### [EXERCISE TASK]
Convert the records below into a Markdown table with the columns Row and Record line, omitting blank lines. Begin at the first line of the records and stop after the line that contains "color correction: highlights a* 5.62, highlights".

### [RECORDS SUPPLIED]
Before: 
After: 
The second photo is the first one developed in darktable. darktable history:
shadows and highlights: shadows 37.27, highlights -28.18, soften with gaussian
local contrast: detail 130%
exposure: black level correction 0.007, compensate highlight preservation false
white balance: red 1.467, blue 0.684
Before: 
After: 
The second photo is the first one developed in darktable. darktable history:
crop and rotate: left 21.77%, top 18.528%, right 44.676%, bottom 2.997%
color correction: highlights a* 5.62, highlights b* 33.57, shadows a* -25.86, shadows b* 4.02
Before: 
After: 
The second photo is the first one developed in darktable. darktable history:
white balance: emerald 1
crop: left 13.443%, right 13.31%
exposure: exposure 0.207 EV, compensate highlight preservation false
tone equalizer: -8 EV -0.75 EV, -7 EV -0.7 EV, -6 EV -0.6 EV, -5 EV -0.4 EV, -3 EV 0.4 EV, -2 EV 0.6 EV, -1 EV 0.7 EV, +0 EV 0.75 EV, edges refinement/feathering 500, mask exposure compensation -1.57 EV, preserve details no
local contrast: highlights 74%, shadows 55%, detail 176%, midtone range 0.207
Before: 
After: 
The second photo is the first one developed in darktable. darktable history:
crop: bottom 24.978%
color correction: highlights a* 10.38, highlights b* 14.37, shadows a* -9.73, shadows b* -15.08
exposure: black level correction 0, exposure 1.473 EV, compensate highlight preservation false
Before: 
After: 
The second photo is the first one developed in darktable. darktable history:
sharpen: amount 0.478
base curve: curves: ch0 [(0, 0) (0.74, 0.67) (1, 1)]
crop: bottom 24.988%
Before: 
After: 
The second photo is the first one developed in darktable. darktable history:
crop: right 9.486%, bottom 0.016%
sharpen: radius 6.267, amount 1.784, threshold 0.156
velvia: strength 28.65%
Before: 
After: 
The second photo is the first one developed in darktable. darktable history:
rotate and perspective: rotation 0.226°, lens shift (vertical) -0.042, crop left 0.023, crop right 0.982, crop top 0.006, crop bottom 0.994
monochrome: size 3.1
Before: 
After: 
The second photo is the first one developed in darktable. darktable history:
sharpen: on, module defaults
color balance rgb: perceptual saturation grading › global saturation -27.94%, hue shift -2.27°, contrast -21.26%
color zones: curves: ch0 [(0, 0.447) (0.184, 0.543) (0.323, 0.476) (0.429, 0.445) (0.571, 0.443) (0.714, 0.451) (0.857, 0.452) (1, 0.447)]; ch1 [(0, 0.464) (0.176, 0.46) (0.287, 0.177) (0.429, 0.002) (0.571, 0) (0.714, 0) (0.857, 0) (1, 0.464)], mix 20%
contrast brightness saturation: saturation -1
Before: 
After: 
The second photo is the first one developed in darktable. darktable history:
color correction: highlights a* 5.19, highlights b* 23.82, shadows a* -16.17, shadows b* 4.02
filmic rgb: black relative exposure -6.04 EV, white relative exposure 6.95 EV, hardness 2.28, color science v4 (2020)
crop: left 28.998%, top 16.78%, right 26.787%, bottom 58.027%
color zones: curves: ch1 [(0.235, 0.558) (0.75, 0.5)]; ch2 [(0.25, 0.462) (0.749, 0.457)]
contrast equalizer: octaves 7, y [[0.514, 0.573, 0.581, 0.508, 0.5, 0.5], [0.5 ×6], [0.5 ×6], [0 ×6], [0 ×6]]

### [ANSWER TO THE EXERCISE]
| Row | Record line |
|---|---|
| 1 | Before:  |
| 2 | After:  |
| 3 | The second photo is the first one developed in darktable. darktable history: |
| 4 | shadows and highlights: shadows 37.27, highlights -28.18, soften with gaussian |
| 5 | local contrast: detail 130% |
| 6 | exposure: black level correction 0.007, compensate highlight preservation false |
| 7 | white balance: red 1.467, blue 0.684 |
| 8 | Before:  |
| 9 | After:  |
| 10 | The second photo is the first one developed in darktable. darktable history: |
| 11 | crop and rotate: left 21.77%, top 18.528%, right 44.676%, bottom 2.997% |
| 12 | color correction: highlights a* 5.62, highlights b* 33.57, shadows a* -25.86, shadows b* 4.02 |